Tim dokumentasi "merasa tertuduh", karena cara memandang ketua WO tadi penuh curiga. Saya baru ingat kalau crew foto dan video tadi meletakkan kamera di dalam kamar pengantin, dengan tujuan supaya kamera aman, yang waktu itu kamar kosong penghuni. "Apakah karena ini, ya."

Sudah menjadi tradisi khususnya di Pulau Jawa bahwa untuk membuktikan tidak bersalah dari sebuah tuduhan--khususnya barang hilang-- harus berani meminum air yang sudah diberi do'a. Dengan perasaan masing-masing, kami semua satu persatu meminum air itu. Tindakan minum air ini tidak menimbulkan reaksi apapun. Semua rileks, sedingin air yang ada di dalam botol itu.
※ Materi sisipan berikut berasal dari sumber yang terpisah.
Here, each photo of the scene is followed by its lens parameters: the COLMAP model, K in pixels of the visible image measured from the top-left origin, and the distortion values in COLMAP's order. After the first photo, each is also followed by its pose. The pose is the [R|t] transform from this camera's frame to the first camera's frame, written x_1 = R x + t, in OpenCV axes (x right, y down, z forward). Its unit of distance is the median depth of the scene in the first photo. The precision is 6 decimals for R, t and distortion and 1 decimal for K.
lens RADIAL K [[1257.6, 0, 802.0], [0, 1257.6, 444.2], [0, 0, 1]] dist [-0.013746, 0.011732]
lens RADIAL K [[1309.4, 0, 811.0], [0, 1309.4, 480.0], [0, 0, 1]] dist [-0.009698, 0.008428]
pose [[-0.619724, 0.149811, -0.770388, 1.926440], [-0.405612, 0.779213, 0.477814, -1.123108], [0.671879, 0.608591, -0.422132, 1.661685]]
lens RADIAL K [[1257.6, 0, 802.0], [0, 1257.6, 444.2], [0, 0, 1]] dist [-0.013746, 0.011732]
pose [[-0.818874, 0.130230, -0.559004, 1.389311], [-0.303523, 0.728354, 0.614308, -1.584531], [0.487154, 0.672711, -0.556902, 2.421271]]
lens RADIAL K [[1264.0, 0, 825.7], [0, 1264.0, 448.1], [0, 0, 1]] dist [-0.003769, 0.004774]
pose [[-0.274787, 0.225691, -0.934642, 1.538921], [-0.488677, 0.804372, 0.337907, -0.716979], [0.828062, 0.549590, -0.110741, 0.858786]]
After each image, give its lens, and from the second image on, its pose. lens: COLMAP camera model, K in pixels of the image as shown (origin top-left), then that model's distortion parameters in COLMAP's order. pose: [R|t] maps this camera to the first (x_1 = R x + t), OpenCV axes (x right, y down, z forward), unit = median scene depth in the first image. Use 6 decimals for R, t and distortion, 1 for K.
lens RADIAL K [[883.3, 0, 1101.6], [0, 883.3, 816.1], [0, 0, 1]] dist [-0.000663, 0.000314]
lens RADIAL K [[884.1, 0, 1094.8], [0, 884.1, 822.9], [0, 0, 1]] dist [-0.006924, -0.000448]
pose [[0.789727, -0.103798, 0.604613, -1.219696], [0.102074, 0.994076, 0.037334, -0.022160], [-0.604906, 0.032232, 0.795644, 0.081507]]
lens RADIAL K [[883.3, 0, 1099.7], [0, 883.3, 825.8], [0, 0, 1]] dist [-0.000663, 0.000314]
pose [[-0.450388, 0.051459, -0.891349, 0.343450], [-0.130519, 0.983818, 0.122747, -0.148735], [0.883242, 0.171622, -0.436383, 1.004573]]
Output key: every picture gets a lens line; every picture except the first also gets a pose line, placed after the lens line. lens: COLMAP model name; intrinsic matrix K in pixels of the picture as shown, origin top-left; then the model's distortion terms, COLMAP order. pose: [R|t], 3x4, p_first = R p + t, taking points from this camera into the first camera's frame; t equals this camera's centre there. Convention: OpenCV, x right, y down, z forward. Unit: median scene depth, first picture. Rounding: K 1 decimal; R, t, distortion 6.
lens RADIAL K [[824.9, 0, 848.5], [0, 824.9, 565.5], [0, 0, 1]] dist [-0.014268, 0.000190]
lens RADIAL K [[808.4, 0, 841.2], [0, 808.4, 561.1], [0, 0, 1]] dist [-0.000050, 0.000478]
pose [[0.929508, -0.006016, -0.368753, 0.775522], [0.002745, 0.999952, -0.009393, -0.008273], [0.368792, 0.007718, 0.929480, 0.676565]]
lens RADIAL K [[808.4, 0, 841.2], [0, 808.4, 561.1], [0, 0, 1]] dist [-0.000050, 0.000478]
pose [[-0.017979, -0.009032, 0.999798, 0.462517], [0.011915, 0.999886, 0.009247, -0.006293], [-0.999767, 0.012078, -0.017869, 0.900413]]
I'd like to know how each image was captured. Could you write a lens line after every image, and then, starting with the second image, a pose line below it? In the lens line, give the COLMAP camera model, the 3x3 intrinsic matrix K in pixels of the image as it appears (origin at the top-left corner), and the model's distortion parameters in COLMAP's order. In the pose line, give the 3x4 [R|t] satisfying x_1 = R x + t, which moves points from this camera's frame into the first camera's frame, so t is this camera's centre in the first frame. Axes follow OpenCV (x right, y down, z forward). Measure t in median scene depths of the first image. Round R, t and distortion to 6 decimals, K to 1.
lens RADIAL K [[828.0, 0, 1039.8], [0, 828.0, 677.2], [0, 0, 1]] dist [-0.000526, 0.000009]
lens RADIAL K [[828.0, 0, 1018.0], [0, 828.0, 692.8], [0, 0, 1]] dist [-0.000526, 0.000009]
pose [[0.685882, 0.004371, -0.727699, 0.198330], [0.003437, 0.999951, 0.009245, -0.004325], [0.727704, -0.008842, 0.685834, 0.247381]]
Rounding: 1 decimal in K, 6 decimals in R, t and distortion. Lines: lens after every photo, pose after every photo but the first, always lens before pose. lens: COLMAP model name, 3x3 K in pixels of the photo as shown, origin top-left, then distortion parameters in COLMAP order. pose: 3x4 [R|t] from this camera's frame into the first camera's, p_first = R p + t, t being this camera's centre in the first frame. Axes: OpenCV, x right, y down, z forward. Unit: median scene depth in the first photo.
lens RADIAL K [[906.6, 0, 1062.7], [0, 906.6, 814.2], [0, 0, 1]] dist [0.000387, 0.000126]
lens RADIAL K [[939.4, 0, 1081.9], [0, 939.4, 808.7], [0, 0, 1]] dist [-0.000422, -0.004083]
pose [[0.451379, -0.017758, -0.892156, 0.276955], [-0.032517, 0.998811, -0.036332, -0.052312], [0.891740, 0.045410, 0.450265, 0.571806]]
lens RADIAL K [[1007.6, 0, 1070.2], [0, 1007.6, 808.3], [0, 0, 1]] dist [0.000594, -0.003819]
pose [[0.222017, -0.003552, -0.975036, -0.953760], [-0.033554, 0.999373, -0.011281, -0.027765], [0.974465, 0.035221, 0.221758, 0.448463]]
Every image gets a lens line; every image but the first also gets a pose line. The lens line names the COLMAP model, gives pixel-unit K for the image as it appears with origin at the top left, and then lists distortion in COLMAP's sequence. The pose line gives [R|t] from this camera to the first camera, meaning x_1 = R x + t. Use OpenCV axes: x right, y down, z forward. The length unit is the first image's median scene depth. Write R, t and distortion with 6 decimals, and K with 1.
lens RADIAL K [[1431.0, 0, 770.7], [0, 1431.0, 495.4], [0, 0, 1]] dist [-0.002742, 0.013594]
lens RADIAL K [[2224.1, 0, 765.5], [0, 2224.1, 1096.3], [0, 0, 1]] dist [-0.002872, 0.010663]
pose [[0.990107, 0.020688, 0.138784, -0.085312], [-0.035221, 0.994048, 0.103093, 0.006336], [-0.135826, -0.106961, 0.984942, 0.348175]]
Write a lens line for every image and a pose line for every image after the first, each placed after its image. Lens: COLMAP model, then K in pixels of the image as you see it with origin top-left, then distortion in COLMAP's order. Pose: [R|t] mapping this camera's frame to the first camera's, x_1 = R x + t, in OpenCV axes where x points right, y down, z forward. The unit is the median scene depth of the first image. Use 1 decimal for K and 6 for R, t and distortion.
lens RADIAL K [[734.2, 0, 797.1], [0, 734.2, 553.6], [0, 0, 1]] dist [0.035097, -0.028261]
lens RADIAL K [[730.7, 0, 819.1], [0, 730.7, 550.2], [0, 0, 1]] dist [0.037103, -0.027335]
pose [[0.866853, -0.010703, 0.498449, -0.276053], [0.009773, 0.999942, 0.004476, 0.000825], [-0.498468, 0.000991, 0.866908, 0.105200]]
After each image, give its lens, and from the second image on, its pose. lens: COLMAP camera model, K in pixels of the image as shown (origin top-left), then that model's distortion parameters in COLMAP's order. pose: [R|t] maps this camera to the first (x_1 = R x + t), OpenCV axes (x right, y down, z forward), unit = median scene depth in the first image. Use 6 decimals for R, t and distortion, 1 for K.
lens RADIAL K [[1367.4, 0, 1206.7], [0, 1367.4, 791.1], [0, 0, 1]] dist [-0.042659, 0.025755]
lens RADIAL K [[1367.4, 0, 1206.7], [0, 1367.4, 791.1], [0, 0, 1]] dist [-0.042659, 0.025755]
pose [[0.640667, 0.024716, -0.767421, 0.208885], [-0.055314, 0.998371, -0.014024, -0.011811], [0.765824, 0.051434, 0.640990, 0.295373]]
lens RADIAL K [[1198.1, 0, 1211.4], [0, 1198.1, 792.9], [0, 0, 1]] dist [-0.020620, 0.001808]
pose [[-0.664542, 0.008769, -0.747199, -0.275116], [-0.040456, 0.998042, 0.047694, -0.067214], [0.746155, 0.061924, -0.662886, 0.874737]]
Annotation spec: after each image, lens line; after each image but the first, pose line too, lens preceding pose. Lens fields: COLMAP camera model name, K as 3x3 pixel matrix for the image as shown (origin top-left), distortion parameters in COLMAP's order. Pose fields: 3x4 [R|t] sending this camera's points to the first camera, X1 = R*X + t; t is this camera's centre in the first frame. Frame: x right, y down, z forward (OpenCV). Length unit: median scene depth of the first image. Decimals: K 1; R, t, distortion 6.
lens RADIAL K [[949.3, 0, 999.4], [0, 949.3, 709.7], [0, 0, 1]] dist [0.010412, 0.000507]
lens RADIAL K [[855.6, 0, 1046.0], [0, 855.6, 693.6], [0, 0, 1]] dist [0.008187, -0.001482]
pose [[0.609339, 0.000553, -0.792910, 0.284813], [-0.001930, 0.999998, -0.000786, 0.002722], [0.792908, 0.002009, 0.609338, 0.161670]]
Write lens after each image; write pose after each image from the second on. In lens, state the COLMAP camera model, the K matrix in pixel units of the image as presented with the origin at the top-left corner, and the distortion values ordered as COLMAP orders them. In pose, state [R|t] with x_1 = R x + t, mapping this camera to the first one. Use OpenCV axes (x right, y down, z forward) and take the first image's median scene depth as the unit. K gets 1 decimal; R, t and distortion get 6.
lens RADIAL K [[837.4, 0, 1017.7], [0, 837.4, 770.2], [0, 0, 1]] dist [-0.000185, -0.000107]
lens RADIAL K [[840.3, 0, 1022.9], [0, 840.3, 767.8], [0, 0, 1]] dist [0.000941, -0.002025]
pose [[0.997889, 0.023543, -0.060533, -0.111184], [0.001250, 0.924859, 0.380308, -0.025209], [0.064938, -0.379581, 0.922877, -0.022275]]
Ketua WO itu kelihatan panik, sementara tuduhan tuan rumah semakin keras, lantaran cara mendeteksi dengan minum "air sakti" itu tidak menunjukkan hasil. Ruangan  semakin gaduh, karena semua bicara tidak ada yang mau mengalah. Saya mengusulkan agar semua bersumpah atas nama Allah!. Karena bagi saya, tidak ada hukum yang lebih tinggi, selain hukum Allah. Tidak ada cara yang bermartabat, selain aturan Allah.

Bismillahirrahmanirrahim!
Saya bersumpah: "Demi Allah saya tidak mengambil barang seperti yang dituduhkan, jika saya berbohong dan mengambil barang itu, semoga laknat Allah menimpa saya dan keluarga saya. Namun sebaliknya, jika tuduhan itu tidak terbukti bahwa saya yang mengambil, semoga laknat Allah menimpa kepada yang menuduh dan keluarganya."

Saya mengawali sumpah itu karena saya yang mengusulkan.  Ucapan kalimat itu diulang diucapkan oleh yang lain, termasuk crew saya  yang memasukkan kamera di kamar pengantin. Namun atas kebesaran dan kekuasaan Allah, tiba-tiba ada seorang dari keluargannya yang sejak awal duduk agak menjauh--tidak ikut minum air sakti-- seperti menjaga jarak dengan kami.

"Sebelumnya saya mohon maaf atas semua ini, sebenarnya barang-barang yang dituduhkan itu tadi, saya yang mengambil dan akan saya kembalikan kepada pihak keluarga."
"Allahu Akbar!" Spontan saya ucapkan.

                                                                            ***

Sobat semua pecinta fotografi, ada pelajaran yang bisa kita ambil. Pertama, tetaplah bertindak profesional dalam menjalankan tugas. Kedua: sebaiknya ketika memasuki kamar,  karena keperluan suatu hal, harus ada pihak keluarga atau pengantin yang mendampingi dalam kamar, sehingga bisa terhindar dari tuduhan seperti crew tadi. Ketiga, Tetaplah berbesar hati meski kita merasa dipojokkan.

OK semua! Tetap semangat! Semoga memberi inspirasi.